• _Reading text_:
____________

Sunday, August 7, 2011

Black Isle, we miss you

Obsidian Entertainment does have a bit of a checkered history, putting out sequels to excellent (and sometimes not so excellent) games of dubious quality, usually through no fault of their own. They come from excellent stock, led by refugees of Black Isle, but they have have not had a modern break out hit, and am I worried that they may never get to. First up under the Obsidian name was Knights of the Old Republic 2, a game 'ruined' by a short development cycle and rampant interference from Lucas (or so the rumors go). Played it, actually enjoyed it more than the first KotoR, probably because I set out from the start with the idea of being the biggest bastard possible. I made it through the entire game with only one light side force point; who knew that being nice to your droids counted.

Neverwinter Nights 2, and to be more specific the first expansion, Mask of the Betrayer, is the best work Obsidian has done. In is an excellent RPG in the same vein as Baldurs Gate but without out all the baggage that 2nd edition D&D had with it. Don't get me wrong, if I am going to side down with a cadre of nerds and a bag of dice I prefer 2nd edition, but for a game all the streamlining of 3rd really made sense. Mask of the Betrayer had an incredible story, surpassing the main game by leaps and bounds. I cannot help but notice that this is the only game of their list developed exclusively for the PC. It was a different time, and there was enough money to be made from one market then. It seems unlikely that they will get this opportunity again, as only Blizzard has the clout and loyalty needed to pull off PC only development (though I will put serious money on some version Diablo 3 making it to a television near your).

The less said about Alpha Protocol, the better. And while Fallout: New Vegas was a very good game, Obsidian didn't break the mold that Bethesda left behind for them. It was the same game, just in a different place.

And now we come to Dungeon Siege 3, a game so stripped down for the console audience that you can see its bones right through its recycled chain mail armor. It's not bad, it's just simple. I know that the first Dungeon Siege by Gas Powered Games was in fact designed to be a simper alternative to Diablo, but with a grand total of nine powers, four characters and around ten passive buffs it feels like I am playing My First Action RPG. I can hit a button and it tells me exactly where I need to go for the next quest, complete with the flashing path the Fable did first. The game is nothing but appetizers, and I am getting pretty hungry for a god damned steak.

Some days I wonder why I left PC gaming. Then an orange package from GameFly arrives in the mail and I remember that you can't rent PC games and that my rig is about $500 from being relevant.

Saturday, August 6, 2011

My fight money!

I always knew there was going to be a collectors edition of Skyrim. Oblivion's ultimate packaging was excellent for it's time (I still have my royal septim), but the amount and quality of swag has been increasing lately as publishers struggle to find more ways to soak every last drop of income out of people who actually buy games instead of just renting them. And yes, I am aware that I am part of that problem. There are in game bonuses, out of game bonuses, and even entire parts of the game that used to be standard issue locked away unless you bought the game and input the magic code it came with. Expectations are high for Skyrim, and I will admit that the first thing I saw when I looked at details that were announced was the price tag.

$150.00! Are you kidding? That's more than twice what games normally abuse me for. There's no way. It's all stuff that I would never touch again anyway. I can't even spend my royal septim and I traded in the cloth map when I got rid of Oblivion years ago. I refuse...

____________

• _Data for analysis_:
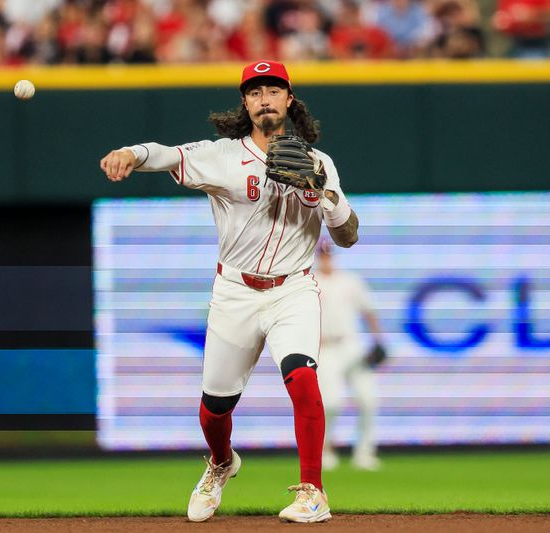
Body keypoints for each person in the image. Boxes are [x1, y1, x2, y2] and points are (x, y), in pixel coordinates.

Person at [100, 60, 359, 523]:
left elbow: (348, 237)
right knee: (214, 409)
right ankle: (221, 463)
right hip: (235, 291)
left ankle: (313, 493)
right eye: (255, 91)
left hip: (293, 290)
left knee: (303, 380)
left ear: (289, 99)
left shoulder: (319, 164)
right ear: (245, 102)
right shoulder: (222, 155)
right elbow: (166, 154)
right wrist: (130, 152)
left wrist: (324, 194)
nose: (264, 98)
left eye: (272, 89)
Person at [314, 239, 386, 471]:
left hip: (352, 344)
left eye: (328, 254)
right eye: (322, 254)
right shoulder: (309, 282)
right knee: (331, 403)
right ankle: (325, 451)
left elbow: (368, 311)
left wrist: (378, 340)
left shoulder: (350, 281)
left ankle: (364, 453)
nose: (326, 258)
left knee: (368, 399)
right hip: (325, 347)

____________

• _Check your understanding_:
A - In the gaming blog text, what was the first game released under the Obsidian name?
B - Update the gaming blog text between "The less said" and "a different place.", inclusive, replacing "Bethesda" with "the previous studio".
C - Take the gaming blog text about the Skyrim collector's edition further from the point where it stops.

• _Answers to the problems_:
A - Knights of the Old Republic 2

B -
The less said about Alpha Protocol, the better. And while Fallout: New Vegas was a very good game, Obsidian didn't break the mold that the previous studio left behind for them. It was the same game, just in a different place.

C -
God damnit. Art book, cloth map, making of DVD, pretty sweet looking dragon statue. All it's missing is some horse armor. I was going to trade in Mortal Kombat and sell by Rock Band pro-guitar anyway.

...

Played a little for Street Fighter during the day yesterday. Competition was about what your would expect for a Friday afternoon, but I will never tire of bad Akumas who don'r realize that up EX-ball goes through air fireballs and does a fair amount of damage.

Friday, August 5, 2011

I heard you like cornbread

The standard for modern action RPG's was set last generation by Baldurs Gate Dark Alliance. It was was promptly raised a few years later by Champions of Norrath (still by Snowblind, who I just learned are responsible for the oft delayed Lord of the Rings: War in the North, which also means that I need to pay attention to yet another game). Both of these games made excellent use of a very simple mechanic: killing mans to get better stuff to kill more mans. This is all Diablo and Diablo 2 are, and they are still patching the second game, so it certainly works. The action RPG, whether it be on a console or PC, is the equivalent of comfort food. It's your Mom's cornbread or chicken soup or home made cookies that you can simply taste just by thinking about and that keep you coming back home for reasons beyond doing your laundry.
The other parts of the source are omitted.